→ BRIEF:
Repeat the records exactly as given. Do not include the pictures.
<<<<
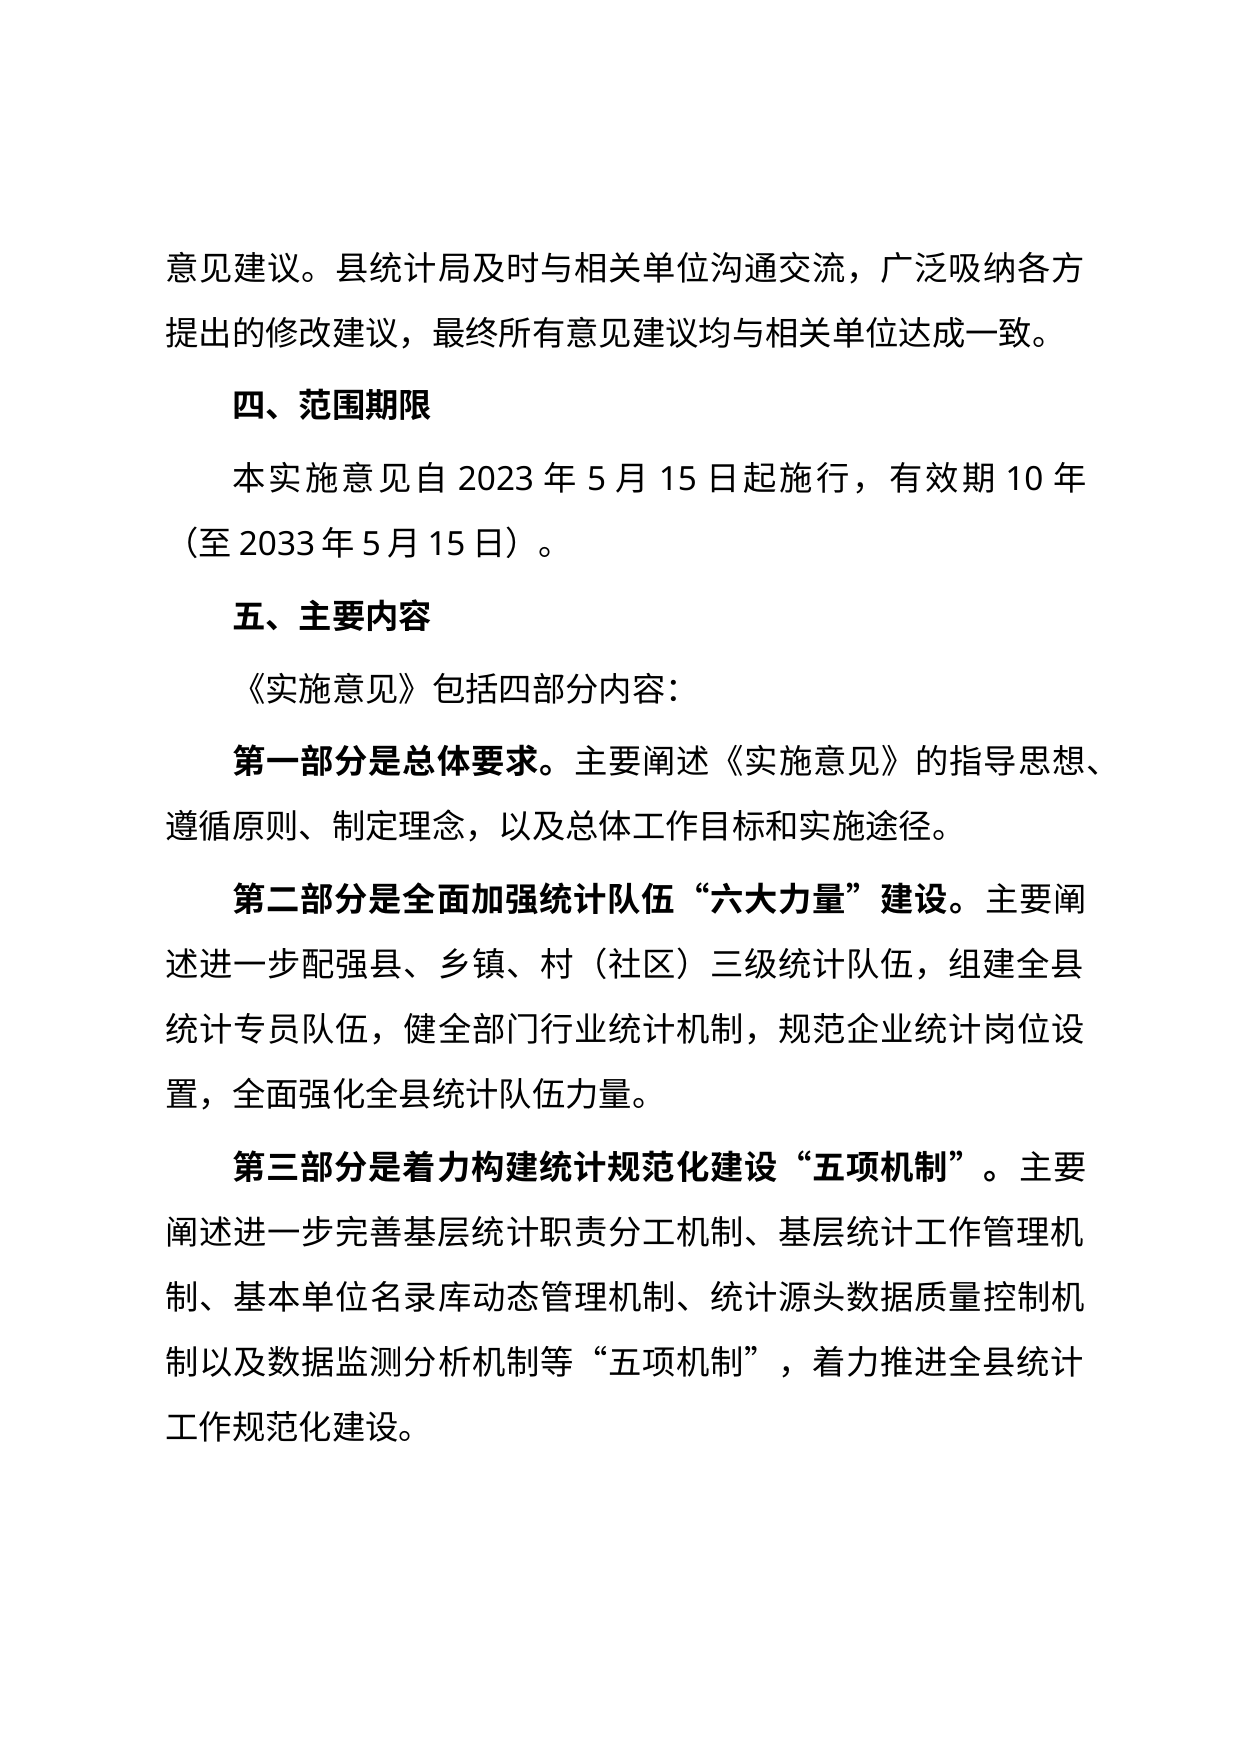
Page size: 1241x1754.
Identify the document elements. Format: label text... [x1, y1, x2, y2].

text 第一部分是总体要求。主要阐述《实施意见》的指导思想、遵循原则、制定理念，以及总体工作目标和实施途径。 [165, 727, 1087, 857]
text 第三部分是着力构建统计规范化建设“五项机制”。主要阐述进一步完善基层统计职责分工机制、基层统计工作管理机制、基本单位名录库动态管理机制、统计源头数据质量控制机制以及数据监测分析机制等“五项机制”，着力推进全县统计工作规范化建设。 [165, 1133, 1087, 1458]
text 《实施意见》包括四部分内容： [165, 654, 1087, 719]
text 第二部分是全面加强统计队伍“六大力量”建设。主要阐述进一步配强县、乡镇、村（社区）三级统计队伍，组建全县统计专员队伍，健全部门行业统计机制，规范企业统计岗位设置，全面强化全县统计队伍力量。 [165, 865, 1087, 1125]
text 五、主要内容 [165, 581, 1087, 646]
text 四、范围期限 [165, 371, 1087, 436]
text 本实施意见自2023年5月15日起施行，有效期10年（至2033年5月15日）。 [165, 443, 1087, 573]
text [165, 233, 1087, 363]
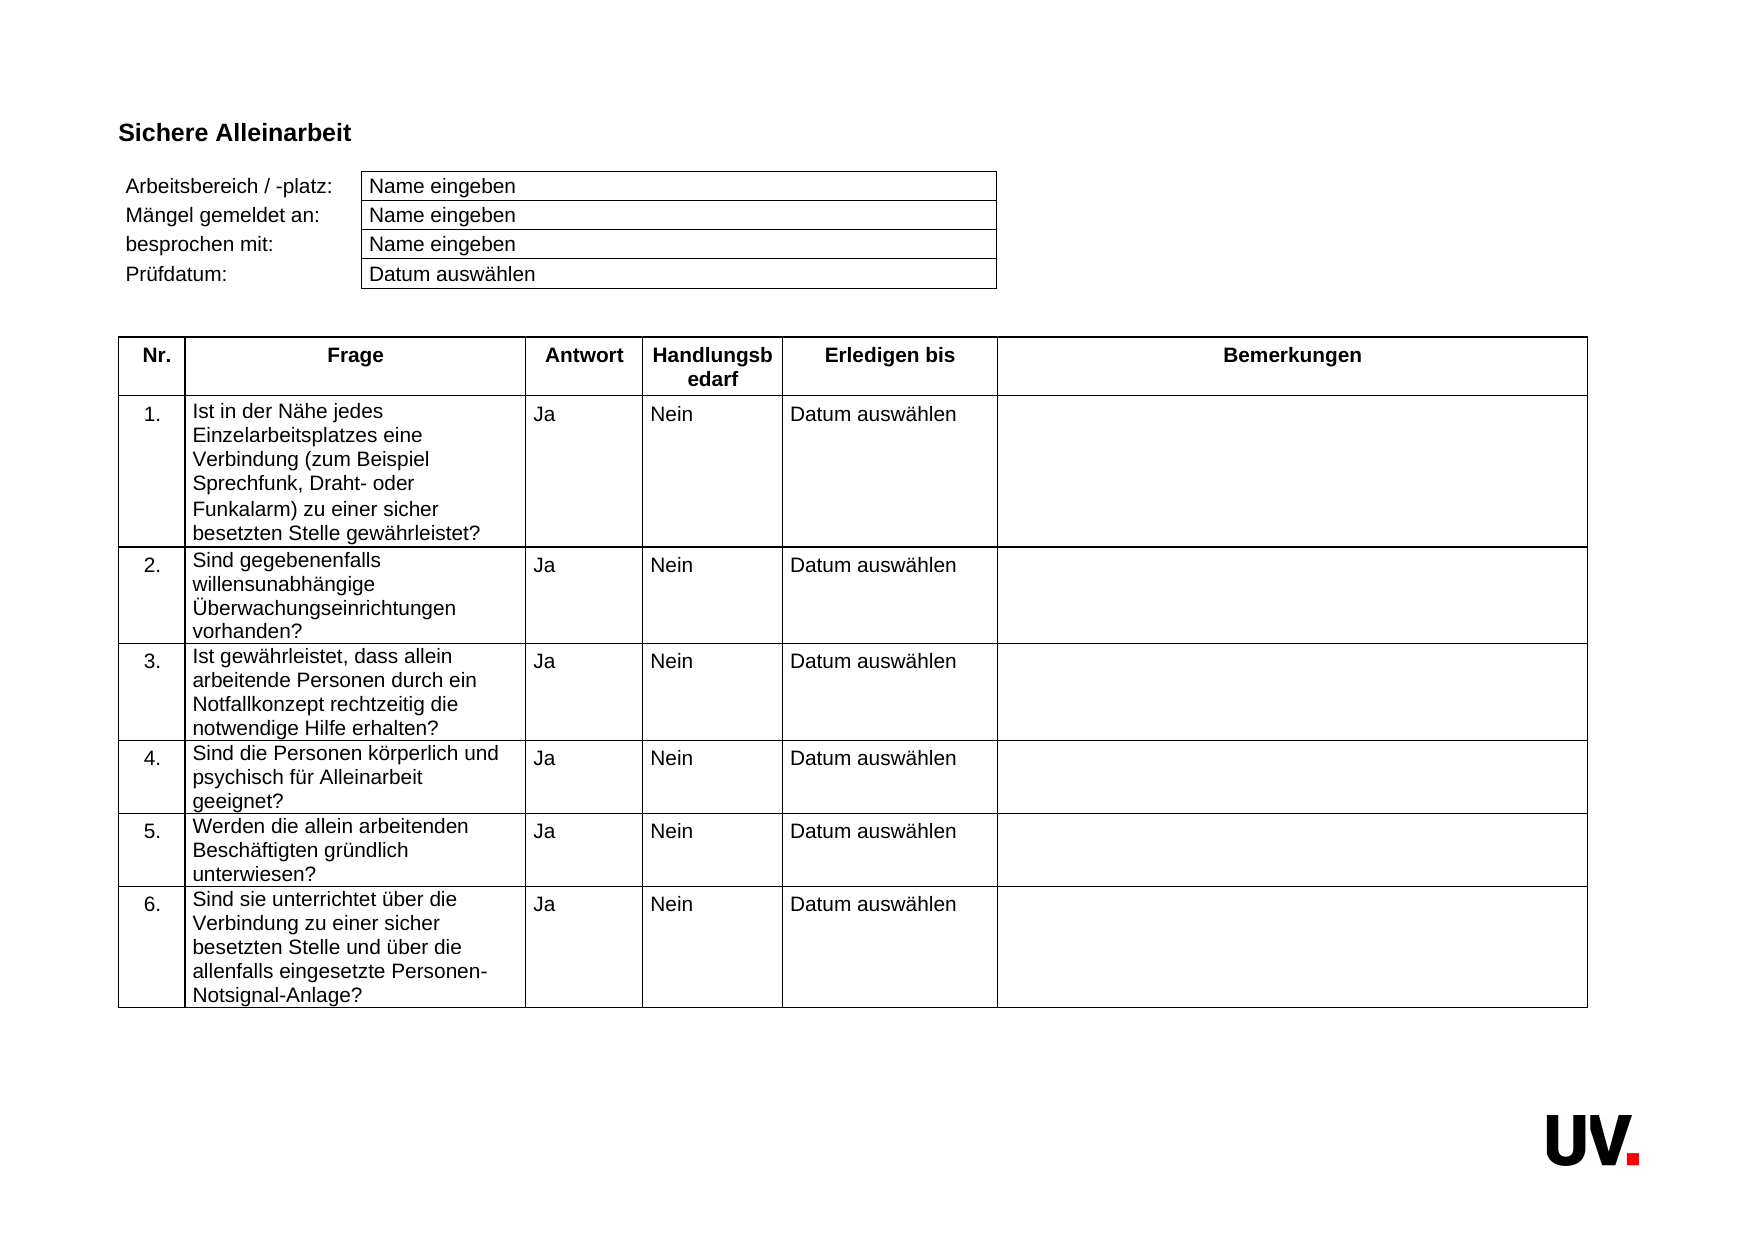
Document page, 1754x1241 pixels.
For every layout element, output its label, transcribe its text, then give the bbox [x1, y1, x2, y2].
>>>>
→ RESPONSE TO THE EXERCISE:
Page size: 1241x1754.
Identify the document elements. Format: label text... [x1, y1, x2, y2].

text 第一部分是总体要求。主要阐述《实施意见》的指导思想、遵循原则、制定理念，以及总体工作目标和实施途径。 [165, 727, 1087, 857]
text 第三部分是着力构建统计规范化建设“五项机制”。主要阐述进一步完善基层统计职责分工机制、基层统计工作管理机制、基本单位名录库动态管理机制、统计源头数据质量控制机制以及数据监测分析机制等“五项机制”，着力推进全县统计工作规范化建设。 [165, 1133, 1087, 1458]
text 《实施意见》包括四部分内容： [165, 654, 1087, 719]
text 第二部分是全面加强统计队伍“六大力量”建设。主要阐述进一步配强县、乡镇、村（社区）三级统计队伍，组建全县统计专员队伍，健全部门行业统计机制，规范企业统计岗位设置，全面强化全县统计队伍力量。 [165, 865, 1087, 1125]
text 五、主要内容 [165, 581, 1087, 646]
text 四、范围期限 [165, 371, 1087, 436]
text 本实施意见自2023年5月15日起施行，有效期10年（至2033年5月15日）。 [165, 443, 1087, 573]
text [165, 233, 1087, 363]
Document page, 1754x1241 pixels.
For every layout element, output its label, transcribe its text, then give the bbox [x1, y1, x2, y2].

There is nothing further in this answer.